The motto of our nation in the weeks and months after September 11th was “Never Forget”. Our hyperactive culture even then recognized that soon enough 9/11 would no longer be news. Soon the haunting events of that day would become no longer personal memories but pages in history books.
Why was the call to “never forget” so vital? Because our children need to know the depths of what evil is capable of. Because our children need to know the selfless and sacrificial love of those who did not stand idly by. Because the pain of those days points us to the one who rescues.
Just as we retell stories of the Holocaust, just as we retell the story of Adam and Eve, we must always remind ourselves of the world outside our bubble, outside our Facebook News Feed and Twitter Timeline. We must keep telling the story to ourselves and to the world.
It’s a reminder of what happened. It’s a reminder of the potential of our people. It’s a reminder that whatever pain shall come, this too shall pass.
With our hands we are called to serve and to pray. To tell a new story of love and redemption. To point to a better story.
With these hands we’ll pass our stories down. And with these hands we’ll pray for healing and new life.
Never forget September 11. Never forget where you were when it all went down.
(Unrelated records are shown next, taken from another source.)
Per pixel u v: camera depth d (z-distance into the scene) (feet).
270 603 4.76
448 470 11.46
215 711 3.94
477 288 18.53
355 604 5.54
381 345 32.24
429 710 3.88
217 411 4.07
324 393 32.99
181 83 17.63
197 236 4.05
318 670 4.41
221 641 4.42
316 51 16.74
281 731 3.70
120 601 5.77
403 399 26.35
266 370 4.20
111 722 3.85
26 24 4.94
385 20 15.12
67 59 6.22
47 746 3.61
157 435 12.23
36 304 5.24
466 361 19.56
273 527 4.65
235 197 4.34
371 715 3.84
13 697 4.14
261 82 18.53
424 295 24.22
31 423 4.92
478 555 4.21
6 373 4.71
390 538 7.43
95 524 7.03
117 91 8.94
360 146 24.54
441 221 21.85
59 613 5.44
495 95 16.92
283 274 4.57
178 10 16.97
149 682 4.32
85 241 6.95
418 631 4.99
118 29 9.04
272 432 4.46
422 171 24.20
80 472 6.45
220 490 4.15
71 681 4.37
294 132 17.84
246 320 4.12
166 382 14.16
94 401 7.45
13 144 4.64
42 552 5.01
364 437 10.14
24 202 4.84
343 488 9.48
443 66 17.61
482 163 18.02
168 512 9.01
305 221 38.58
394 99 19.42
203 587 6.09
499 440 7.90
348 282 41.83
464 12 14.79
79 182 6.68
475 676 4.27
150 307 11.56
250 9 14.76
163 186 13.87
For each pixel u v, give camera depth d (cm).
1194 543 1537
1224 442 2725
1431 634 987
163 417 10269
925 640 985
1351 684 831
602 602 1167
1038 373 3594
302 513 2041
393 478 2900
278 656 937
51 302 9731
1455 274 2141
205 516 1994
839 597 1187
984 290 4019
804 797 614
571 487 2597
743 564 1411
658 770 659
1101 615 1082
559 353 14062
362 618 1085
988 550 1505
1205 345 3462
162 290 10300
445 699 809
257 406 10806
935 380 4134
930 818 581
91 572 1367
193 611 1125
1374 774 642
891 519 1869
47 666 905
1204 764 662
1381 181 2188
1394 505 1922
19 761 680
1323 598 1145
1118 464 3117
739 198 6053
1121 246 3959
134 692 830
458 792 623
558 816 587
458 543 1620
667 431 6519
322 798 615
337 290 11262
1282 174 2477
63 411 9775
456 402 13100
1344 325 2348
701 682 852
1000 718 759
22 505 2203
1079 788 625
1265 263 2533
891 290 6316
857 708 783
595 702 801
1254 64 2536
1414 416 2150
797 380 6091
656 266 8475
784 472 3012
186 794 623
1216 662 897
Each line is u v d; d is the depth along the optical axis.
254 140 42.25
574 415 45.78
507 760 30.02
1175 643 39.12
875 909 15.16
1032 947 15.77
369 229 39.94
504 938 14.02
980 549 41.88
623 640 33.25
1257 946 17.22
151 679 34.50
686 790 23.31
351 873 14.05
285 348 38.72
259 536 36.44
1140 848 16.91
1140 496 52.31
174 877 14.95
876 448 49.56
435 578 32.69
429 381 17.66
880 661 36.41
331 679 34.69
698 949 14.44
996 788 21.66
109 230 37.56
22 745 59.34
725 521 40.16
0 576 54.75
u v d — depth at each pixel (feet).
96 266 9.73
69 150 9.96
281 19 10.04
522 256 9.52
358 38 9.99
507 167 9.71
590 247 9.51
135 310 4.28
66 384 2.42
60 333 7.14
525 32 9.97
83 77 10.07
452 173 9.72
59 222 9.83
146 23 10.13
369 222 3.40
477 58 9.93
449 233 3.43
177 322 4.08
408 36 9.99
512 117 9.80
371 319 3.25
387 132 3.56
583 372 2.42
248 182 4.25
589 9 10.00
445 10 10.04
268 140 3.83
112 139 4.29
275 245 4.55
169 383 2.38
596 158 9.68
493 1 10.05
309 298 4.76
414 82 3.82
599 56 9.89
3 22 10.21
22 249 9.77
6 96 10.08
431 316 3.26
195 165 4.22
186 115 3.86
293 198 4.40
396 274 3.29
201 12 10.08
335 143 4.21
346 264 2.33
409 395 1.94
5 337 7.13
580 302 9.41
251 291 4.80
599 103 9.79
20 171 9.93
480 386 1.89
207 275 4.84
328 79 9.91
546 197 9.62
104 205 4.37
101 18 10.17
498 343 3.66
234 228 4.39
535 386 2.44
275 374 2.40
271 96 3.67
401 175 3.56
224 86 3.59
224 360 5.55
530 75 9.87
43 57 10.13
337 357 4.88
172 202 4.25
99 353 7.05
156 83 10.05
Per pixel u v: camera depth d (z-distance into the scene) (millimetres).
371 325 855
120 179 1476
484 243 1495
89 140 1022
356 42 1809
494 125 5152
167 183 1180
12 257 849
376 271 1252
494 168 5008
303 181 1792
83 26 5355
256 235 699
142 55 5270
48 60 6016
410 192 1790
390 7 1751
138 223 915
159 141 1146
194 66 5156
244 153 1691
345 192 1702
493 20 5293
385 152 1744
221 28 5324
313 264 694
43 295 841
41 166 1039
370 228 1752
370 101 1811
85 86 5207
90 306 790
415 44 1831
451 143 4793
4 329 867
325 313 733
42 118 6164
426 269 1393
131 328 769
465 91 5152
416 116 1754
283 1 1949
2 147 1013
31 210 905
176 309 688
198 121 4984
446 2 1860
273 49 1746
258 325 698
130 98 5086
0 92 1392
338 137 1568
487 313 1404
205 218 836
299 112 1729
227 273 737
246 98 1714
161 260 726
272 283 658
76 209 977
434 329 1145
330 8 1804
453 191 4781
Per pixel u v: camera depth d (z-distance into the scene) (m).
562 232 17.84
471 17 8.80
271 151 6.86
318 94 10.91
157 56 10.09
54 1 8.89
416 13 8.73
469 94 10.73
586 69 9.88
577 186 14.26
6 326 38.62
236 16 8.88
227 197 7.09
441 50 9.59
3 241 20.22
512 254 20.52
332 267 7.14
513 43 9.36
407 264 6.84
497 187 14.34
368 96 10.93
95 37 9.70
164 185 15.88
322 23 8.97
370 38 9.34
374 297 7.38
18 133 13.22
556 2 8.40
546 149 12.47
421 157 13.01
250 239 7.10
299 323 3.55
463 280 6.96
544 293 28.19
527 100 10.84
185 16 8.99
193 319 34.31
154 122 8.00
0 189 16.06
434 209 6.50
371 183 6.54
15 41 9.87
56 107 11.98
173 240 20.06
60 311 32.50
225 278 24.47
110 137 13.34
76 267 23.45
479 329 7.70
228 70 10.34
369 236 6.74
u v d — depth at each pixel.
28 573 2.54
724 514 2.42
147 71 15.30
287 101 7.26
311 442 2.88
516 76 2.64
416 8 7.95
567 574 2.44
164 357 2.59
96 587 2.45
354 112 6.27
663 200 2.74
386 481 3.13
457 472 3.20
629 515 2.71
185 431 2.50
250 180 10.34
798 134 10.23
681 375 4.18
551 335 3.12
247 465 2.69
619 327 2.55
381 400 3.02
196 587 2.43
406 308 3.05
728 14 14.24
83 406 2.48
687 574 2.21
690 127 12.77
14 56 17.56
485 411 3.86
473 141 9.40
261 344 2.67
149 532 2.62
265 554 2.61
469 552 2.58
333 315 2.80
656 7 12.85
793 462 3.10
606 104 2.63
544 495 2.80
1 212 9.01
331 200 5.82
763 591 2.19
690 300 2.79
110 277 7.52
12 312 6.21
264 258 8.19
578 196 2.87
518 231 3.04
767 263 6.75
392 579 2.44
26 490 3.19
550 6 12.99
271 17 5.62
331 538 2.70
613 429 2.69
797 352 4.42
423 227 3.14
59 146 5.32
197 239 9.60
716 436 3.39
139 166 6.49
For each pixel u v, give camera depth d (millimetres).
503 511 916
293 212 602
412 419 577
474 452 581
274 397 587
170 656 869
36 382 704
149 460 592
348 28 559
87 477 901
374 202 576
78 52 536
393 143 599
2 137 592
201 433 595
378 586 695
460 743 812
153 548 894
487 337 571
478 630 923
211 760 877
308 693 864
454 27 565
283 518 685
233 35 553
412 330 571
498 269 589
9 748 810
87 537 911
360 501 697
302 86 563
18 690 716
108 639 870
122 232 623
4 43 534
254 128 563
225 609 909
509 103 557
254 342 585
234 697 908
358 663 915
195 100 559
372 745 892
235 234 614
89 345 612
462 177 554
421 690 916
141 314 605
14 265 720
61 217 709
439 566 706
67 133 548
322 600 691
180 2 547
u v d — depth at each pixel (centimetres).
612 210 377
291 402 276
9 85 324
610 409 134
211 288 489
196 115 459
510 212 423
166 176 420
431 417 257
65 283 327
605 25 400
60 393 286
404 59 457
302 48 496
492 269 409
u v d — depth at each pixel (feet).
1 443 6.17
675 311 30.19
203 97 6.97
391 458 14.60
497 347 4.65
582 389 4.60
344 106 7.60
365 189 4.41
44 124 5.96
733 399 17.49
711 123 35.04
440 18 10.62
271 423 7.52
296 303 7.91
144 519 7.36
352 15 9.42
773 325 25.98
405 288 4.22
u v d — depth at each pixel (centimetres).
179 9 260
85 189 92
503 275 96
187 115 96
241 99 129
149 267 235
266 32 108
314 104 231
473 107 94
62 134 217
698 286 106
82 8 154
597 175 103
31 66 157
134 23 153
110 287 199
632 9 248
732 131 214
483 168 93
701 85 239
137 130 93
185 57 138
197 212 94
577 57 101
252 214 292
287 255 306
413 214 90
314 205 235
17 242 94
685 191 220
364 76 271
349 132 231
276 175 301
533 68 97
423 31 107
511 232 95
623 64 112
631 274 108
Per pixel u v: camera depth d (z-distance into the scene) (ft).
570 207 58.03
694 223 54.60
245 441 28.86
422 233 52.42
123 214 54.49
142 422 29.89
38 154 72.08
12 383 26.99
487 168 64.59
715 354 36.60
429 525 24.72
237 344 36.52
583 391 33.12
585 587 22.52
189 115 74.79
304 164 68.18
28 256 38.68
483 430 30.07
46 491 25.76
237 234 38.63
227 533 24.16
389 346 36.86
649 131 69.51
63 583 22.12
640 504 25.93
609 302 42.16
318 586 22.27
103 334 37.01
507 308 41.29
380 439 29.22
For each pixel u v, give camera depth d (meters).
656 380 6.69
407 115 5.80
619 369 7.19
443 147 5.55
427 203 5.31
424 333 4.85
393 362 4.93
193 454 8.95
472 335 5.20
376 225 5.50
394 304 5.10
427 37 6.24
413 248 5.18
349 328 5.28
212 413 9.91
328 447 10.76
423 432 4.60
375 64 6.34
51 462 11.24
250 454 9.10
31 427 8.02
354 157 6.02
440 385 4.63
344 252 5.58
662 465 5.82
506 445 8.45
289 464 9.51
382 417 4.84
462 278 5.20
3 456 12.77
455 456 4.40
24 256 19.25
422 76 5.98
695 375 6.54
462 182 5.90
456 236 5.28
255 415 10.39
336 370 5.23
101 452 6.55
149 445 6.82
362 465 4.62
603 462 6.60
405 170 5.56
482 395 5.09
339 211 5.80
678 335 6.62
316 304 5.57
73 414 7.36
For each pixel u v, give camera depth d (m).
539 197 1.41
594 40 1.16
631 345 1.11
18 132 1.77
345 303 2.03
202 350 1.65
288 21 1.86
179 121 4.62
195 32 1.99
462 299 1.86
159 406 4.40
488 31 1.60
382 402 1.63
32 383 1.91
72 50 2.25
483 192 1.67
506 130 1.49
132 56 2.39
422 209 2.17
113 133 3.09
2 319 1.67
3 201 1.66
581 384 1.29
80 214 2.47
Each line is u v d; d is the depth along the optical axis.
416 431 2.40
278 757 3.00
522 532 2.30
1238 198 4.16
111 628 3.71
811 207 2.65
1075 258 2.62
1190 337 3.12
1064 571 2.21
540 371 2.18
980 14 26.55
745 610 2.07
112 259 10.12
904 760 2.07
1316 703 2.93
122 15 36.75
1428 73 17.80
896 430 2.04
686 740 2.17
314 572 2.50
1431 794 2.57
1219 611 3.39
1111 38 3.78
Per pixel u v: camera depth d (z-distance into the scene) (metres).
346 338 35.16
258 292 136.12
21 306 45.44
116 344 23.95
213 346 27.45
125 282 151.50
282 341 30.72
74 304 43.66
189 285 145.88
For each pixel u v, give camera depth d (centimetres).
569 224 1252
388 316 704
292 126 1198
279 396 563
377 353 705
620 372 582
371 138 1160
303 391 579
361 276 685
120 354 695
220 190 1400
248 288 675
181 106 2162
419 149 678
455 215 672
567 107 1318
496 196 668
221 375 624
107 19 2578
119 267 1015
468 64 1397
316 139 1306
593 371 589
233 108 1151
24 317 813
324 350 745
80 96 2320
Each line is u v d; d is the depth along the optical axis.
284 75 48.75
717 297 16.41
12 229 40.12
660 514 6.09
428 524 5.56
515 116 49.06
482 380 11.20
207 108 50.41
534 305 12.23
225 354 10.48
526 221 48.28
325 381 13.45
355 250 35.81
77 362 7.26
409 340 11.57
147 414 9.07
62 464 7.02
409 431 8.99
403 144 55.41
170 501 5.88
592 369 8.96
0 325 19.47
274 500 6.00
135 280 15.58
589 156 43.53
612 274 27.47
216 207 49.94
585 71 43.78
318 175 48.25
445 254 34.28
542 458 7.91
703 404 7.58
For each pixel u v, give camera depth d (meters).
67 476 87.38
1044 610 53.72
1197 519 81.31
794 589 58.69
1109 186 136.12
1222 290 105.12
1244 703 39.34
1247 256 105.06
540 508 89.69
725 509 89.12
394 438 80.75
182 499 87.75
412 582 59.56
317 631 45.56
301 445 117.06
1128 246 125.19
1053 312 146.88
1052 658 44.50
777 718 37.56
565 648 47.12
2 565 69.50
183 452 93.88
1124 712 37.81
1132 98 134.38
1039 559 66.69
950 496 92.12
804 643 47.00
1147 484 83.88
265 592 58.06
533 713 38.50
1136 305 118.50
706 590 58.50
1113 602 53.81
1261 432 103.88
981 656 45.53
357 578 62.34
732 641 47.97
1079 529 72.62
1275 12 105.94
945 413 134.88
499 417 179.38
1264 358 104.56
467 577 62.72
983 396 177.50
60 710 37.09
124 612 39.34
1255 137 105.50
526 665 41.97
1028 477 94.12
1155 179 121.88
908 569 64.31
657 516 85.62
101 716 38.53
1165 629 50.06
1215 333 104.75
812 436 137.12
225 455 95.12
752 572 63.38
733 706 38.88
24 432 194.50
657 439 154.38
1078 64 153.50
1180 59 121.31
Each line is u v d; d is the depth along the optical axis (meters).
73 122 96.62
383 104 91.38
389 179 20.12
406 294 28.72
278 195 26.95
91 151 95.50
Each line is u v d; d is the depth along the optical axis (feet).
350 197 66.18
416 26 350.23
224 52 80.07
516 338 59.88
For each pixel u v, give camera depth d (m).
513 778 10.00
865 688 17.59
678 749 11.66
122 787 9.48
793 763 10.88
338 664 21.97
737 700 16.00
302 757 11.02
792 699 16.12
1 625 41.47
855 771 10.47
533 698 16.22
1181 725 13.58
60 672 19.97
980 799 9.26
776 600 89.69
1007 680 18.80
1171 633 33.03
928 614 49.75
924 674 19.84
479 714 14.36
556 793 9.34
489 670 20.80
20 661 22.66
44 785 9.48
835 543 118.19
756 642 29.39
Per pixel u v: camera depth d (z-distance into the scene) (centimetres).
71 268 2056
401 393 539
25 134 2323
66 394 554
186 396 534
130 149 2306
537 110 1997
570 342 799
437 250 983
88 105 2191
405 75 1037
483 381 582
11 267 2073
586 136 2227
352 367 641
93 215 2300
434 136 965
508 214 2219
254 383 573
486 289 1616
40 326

Never forget who you became in those moments. Never forget what our country became in those moments.
Never forget your faith. Never forget the story.
“With these hands, with these hands, I pray Lord. I pray for the strength, Lord. I pray for the faith, Lord. We pray for your love, Lord. We pray for the loss, Lord. We pray for this world, Lord. We pray for the strength, Lord. With these hands, with these hands.” – Bruce Springsteen, “My City Of Ruins”
What do you remember about September 11, 2001?